======== DATASET ENTRIES

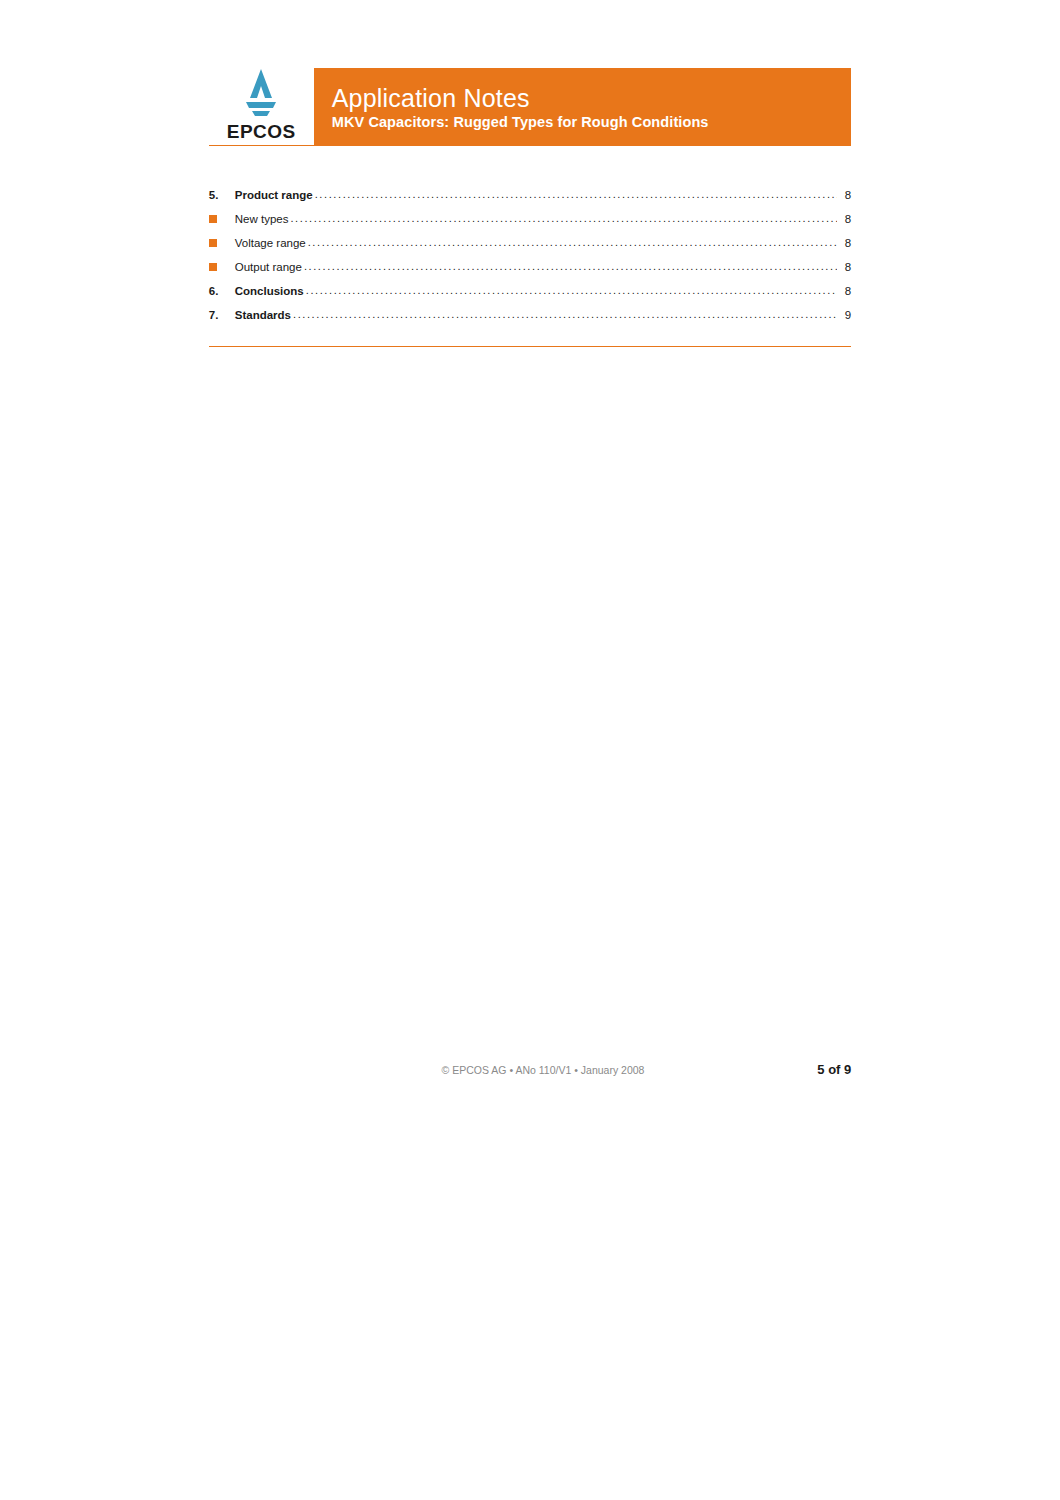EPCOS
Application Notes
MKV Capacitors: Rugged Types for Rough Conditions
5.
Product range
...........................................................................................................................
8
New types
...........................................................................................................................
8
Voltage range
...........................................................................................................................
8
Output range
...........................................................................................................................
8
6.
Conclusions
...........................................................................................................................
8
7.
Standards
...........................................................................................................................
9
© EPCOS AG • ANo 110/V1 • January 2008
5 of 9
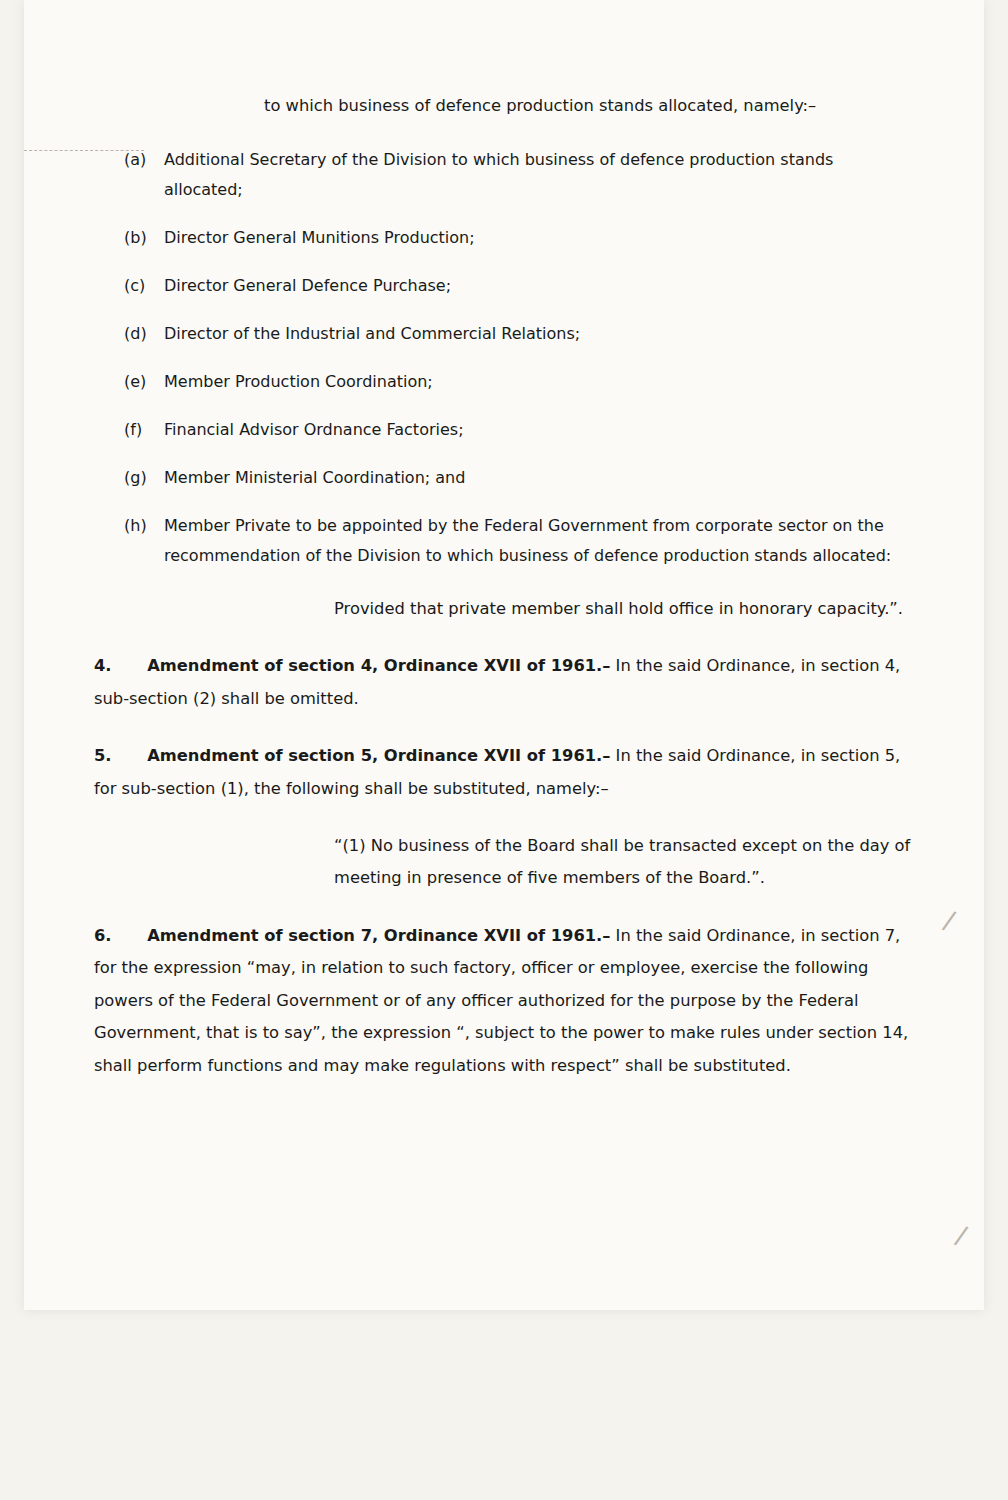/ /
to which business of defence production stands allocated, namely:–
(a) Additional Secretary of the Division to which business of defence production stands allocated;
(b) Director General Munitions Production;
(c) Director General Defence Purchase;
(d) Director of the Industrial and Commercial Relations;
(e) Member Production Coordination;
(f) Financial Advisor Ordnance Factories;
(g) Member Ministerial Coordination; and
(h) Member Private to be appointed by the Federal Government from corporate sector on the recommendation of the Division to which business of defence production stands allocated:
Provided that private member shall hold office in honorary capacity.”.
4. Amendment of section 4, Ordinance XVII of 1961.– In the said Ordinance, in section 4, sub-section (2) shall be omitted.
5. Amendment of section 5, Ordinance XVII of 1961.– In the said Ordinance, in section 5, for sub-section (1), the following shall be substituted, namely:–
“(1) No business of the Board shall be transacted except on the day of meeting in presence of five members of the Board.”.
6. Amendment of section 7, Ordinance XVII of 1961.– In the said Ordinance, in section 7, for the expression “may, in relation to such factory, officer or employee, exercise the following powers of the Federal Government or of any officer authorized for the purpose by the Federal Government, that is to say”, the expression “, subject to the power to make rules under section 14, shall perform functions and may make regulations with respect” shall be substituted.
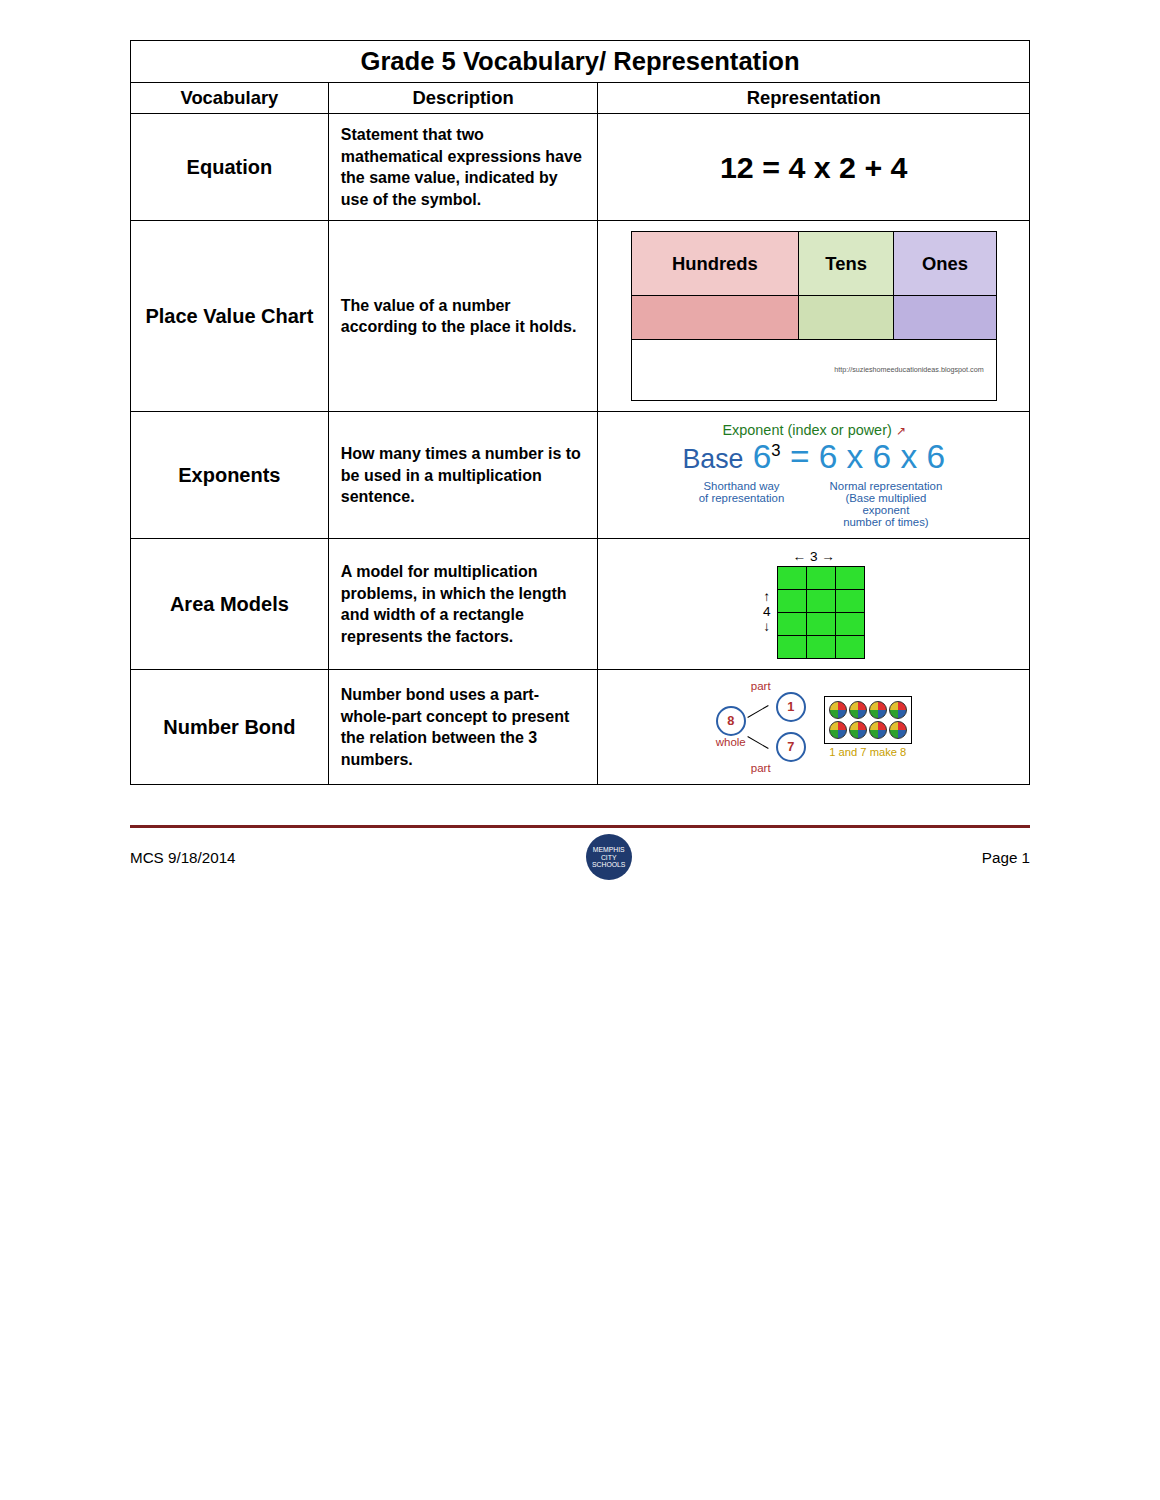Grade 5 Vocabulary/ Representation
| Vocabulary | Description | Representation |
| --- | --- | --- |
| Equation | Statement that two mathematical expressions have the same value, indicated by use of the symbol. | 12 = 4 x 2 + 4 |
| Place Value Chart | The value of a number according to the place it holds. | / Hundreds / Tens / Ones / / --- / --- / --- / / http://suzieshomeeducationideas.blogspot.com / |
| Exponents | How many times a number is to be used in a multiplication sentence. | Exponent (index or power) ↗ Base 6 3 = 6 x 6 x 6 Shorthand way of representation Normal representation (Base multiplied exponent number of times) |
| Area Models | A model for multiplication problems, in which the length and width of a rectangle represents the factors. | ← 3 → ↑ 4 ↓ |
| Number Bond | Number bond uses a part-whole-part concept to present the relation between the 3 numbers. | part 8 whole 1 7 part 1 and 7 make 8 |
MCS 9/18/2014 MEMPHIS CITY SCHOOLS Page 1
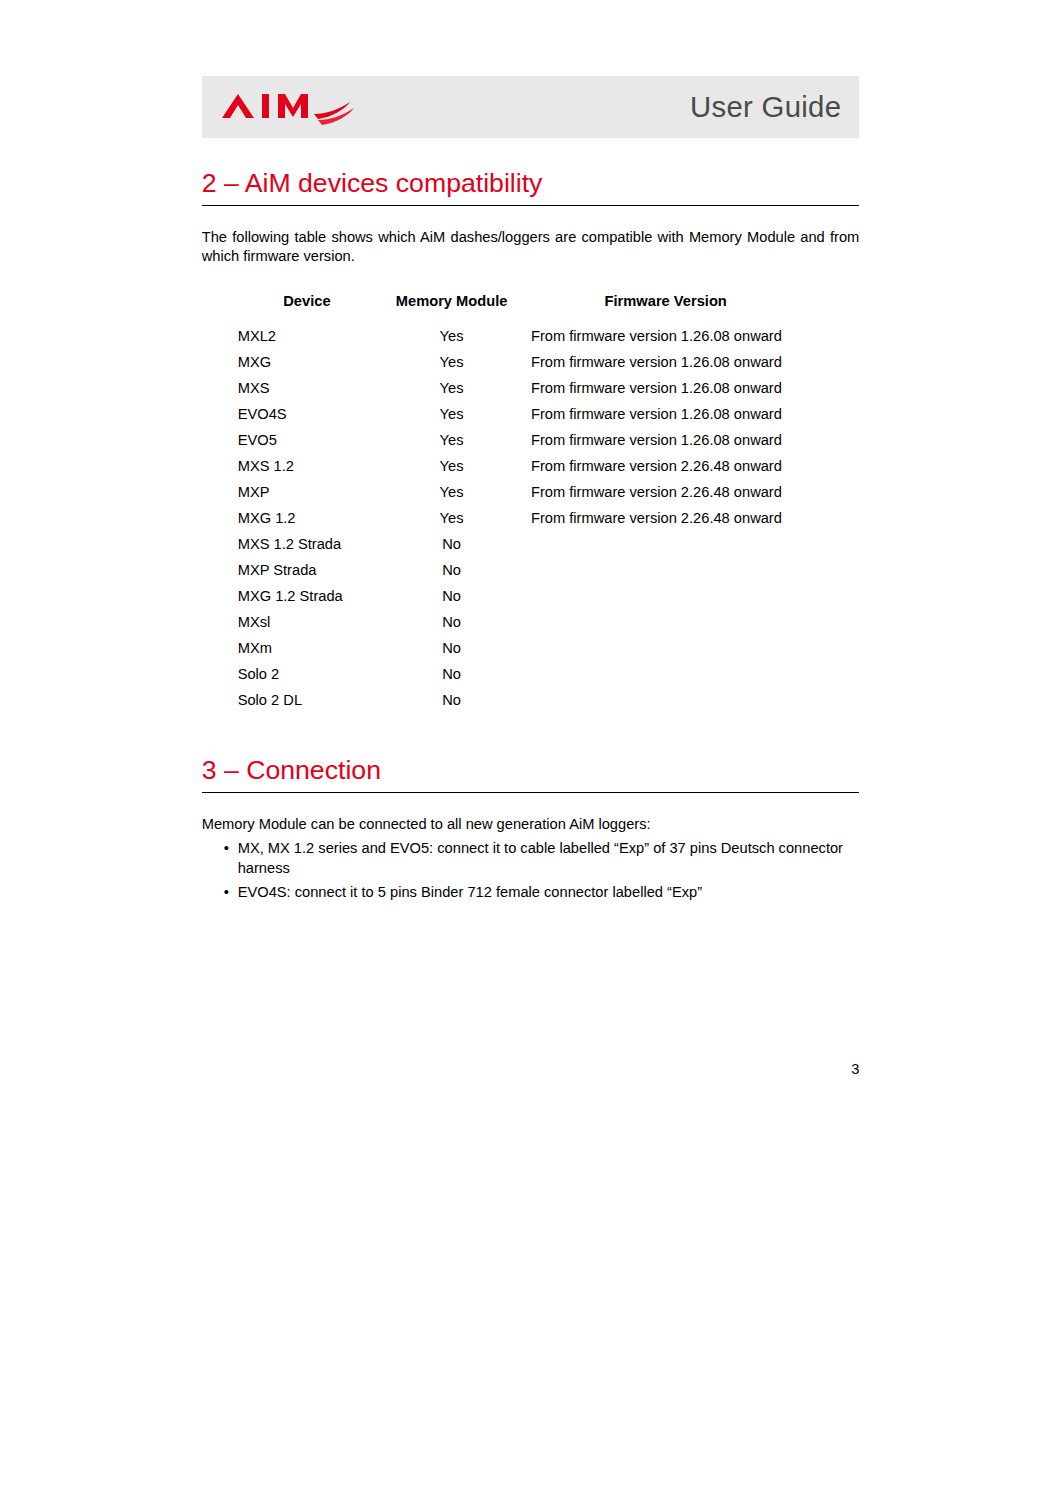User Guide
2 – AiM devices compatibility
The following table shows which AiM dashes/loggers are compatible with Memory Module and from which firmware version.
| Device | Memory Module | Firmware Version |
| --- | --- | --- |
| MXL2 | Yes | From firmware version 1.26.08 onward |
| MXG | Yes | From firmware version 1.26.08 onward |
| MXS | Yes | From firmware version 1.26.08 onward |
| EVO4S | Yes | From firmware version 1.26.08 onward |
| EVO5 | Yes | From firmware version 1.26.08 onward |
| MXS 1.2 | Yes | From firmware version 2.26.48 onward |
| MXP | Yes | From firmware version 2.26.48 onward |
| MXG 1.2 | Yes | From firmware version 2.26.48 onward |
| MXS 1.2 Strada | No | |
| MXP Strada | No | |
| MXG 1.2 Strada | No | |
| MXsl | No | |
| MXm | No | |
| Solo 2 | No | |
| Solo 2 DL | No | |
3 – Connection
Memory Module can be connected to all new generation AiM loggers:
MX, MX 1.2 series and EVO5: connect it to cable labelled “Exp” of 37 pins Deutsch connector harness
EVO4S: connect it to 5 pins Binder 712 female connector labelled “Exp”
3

================

▸ WHAT YOU WILL DO: The lines in the records above that include the word "range" must be copied out.

▸ SOLUTION TO THE PROBLEM:
Product range
Voltage range
Output range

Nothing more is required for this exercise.